The crashes in trains and aeroplanes are rarely due to the autopilot or other autonomous features. The biggest factor is their crashes is always the ***** behind the stick or the ***** in the building.

Trains are hardly autonomous which is why we still see train drivers in them. Apparently it is too much for autonomy to stop just right at the platform.

Now having said that, the distance covered by both trains and aeroplanes is so much greater before an accident when compared to cars so it is warranted to say that they are a much safer mode of transport.
 
The crashes in trains and aeroplanes are rarely due to the autopilot or other autonomous features. The biggest factor is their crashes is always the ***** behind the stick or the ***** in the building.

Trains are hardly autonomous which is why we still see train drivers in them. Apparently it is too much for autonomy to stop just right at the platform.

Now having said that, the distance covered by both trains and aeroplanes is so much greater before an accident when compared to cars so it is warranted to say that they are a much safer mode of transport.
Depending on the railway concerned, the more sophisticated trains are pretty much autonomous but yes, they still have a driver and planes still have pilots and autonomous vehicles will still have drivers. No tech is never going to be perfect or id1ot proof. You just have to watch Air Crash Investigation on Nat Geo to see how wrong thing can go with tech.
 
Depending on the railway concerned, the more sophisticated trains are pretty much autonomous but yes, they still have a driver and planes still have pilots and autonomous vehicles will still have drivers. No tech is never going to be perfect or id1ot proof. You just have to watch Air Crash Investigation on Nat Geo to see how wrong thing can go with tech.
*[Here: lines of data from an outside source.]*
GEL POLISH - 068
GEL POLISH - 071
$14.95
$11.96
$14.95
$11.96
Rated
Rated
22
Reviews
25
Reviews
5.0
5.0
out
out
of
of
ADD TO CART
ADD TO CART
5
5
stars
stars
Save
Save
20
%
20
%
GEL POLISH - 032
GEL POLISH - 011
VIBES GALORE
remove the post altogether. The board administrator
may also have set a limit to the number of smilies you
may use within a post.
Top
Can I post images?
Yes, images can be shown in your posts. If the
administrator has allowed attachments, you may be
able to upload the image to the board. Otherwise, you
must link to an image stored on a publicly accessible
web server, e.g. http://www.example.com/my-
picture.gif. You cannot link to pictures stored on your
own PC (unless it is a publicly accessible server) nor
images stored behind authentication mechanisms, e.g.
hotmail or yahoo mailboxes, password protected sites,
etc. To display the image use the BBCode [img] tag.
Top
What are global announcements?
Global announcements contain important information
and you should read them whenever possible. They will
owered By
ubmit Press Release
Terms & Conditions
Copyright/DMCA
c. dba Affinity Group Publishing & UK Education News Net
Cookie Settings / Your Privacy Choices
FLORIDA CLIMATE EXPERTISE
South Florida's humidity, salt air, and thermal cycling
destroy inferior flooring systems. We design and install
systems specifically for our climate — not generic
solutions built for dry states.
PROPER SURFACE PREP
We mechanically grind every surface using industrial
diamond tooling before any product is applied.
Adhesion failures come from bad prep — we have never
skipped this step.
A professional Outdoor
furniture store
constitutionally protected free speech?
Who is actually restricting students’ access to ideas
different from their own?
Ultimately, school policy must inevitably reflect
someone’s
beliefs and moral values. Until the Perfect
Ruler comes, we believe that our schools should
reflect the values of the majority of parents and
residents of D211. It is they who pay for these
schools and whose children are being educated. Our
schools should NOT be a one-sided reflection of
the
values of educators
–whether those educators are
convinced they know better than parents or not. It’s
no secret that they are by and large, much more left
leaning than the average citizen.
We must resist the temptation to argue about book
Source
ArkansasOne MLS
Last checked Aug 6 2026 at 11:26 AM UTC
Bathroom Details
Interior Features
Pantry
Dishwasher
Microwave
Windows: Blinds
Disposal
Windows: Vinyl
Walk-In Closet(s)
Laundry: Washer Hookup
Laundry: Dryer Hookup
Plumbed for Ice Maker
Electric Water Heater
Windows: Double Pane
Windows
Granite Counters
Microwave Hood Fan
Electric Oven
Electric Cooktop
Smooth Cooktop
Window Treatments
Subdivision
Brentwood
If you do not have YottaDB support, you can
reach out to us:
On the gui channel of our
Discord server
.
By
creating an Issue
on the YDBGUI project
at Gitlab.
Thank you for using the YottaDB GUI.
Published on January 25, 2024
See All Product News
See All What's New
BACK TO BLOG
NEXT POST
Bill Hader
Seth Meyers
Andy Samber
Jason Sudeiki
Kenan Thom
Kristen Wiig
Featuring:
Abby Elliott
Even on Air Crash Investigation it is the pilot who is responsible for most of the crashes. Having said that, the only properly autonomous train I have spotted over the years are those that operate as part of London Docklands Light Railway. Multiple DLR trains which are on time and driver free, all controlled through a single control centre.
 
Even on Air Crash Investigation it is the pilot who is responsible for most of the crashes. Having said that, the only properly autonomous train I have spotted over the years are those that operate as part of London Docklands Light Railway. Multiple DLR trains which are on time and driver free, all controlled through a single control centre.
Yes, I agree and even WHEN autonomous vehicles become mainstream, there'll always be the driver to take responsibility for any occurrences (presuming the driver survives that is). Fully autonomous transport systems are quite a ways off still (I'd assume).